Orin: Music programs were done with live entertainment and they had live groups that would come into the studio and they would have shows. Sometimes these groups would actually perform under several different names. They would one group that would do gospel music, and then later they would come up and do western songs or something like that.

Narrator: KFBI moved to Wichita in the 1940's and eventually changed it's call letters to KFDI, which still broadcasts from Wichita today. The other station to spring from Milford was KSAC, which stood for Kansas State Agricultural College. It was K-State's educational radio service and it began sharing air time in the afternoons with WIBW in Topeka in 1929. An arrangement that still exists to the present day.

Ralph: The Kansas Extension Service, and thus Kansas State University this being a land grant university, to take the information, to take the university to the people. And that's in various ways, culturally, educationally, and so forth. That's what the station did, and has done and is still doing.

Narrator: The programming offered by KSAC, currently KKSU, included a half hour series that ran in one form or another from 1924 to now. Changing its title from the Housewives Half Hour, to A Word to the Wives, Ideas Unlimited, and currently Sound Living.

Deanne Wright KSAC/KKSU - Manhattan: One of the very interesting things about the program on KSAC, from the beginning to present day is to hear the old adage the more things change the more things stay the same.

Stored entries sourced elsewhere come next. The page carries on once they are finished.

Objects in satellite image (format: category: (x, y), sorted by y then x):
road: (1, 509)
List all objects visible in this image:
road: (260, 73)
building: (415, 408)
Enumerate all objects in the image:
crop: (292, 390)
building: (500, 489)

It was amazing to me to see how we were dealing with similar issues in the 1990's as we were in the 1924. Some of the programs referred to the rights of babies. Some of them were on self-development, such as be yourself. Some were on mental health.

Narrator: There were numerous radio stations in Kansas that got their start in the mid-to-late 1920's, KFBZ, WIBW, WREN, and WDAF to name a few. Probably enough to fill a book, but KFH and KFBI, and KSAC were the earliest and in some ways the most influential of the Kansas radio stations.

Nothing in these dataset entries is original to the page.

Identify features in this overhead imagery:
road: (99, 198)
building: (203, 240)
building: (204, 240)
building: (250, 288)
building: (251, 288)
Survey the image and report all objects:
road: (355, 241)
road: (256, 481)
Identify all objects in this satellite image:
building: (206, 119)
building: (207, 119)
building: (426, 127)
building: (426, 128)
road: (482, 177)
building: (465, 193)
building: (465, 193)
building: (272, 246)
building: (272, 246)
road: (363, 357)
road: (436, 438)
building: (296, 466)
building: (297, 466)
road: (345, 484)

Ralph: KSAC, has been a rather important radio facility not only for Kansas but for the nation.

Deanne: The professors at K-State care about this, staff members care about this and I always felt like the university was a resevoir of knowledge and that knowledge should and could be shared.

Orin: KFDI-AM, the station that we've been talking about mainly is now a classic country station, so we're kind of doing what we've always done, it's still the "Radio Ranch" as it has been for thirty-five years, going on thirty-six years.

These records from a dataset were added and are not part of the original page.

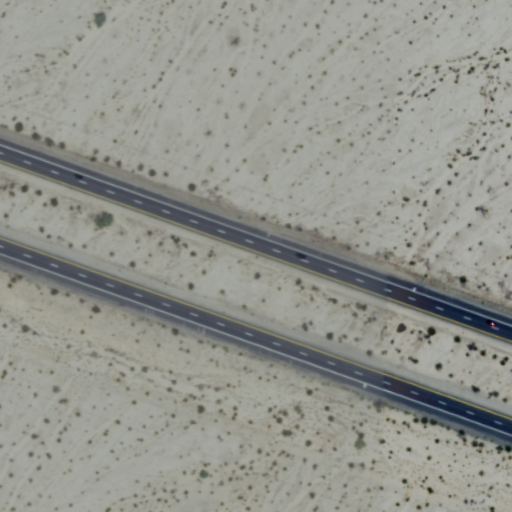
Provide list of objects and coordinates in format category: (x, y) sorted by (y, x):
road: (256, 237)
road: (256, 327)
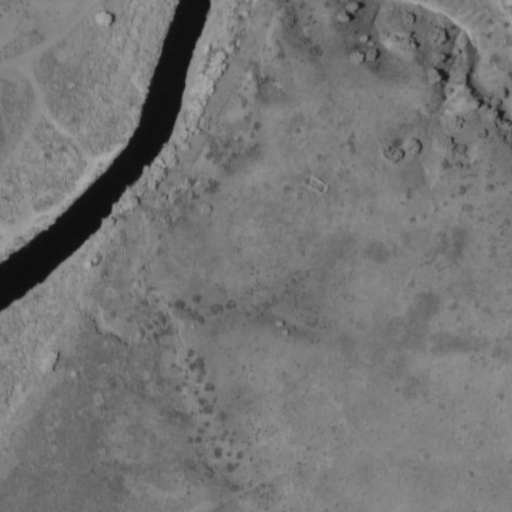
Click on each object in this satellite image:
river: (128, 163)
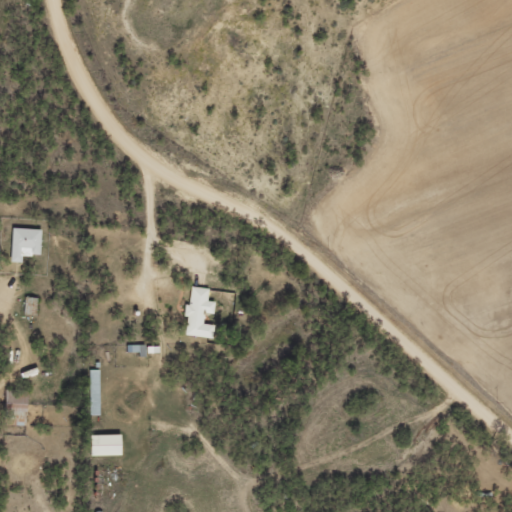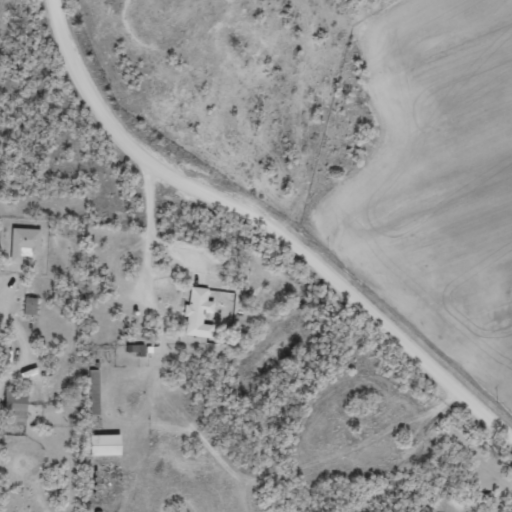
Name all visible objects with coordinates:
road: (259, 203)
building: (27, 242)
building: (201, 312)
building: (95, 391)
building: (19, 405)
building: (107, 444)
road: (222, 454)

Narrator: KFH continues to broadcast from Wichita today as a talk radio AM station.

Tony: We have a studio now which is a moderate sized studio, not very large, certainly not as large as we used to have. We used to have theaters, we used have people come in and see the live events so a lot of times we have to create a theatrical kind of event, do theater of the mind in radio. And that's a lot of the challenge in radio to paint a picture for the listener's mind.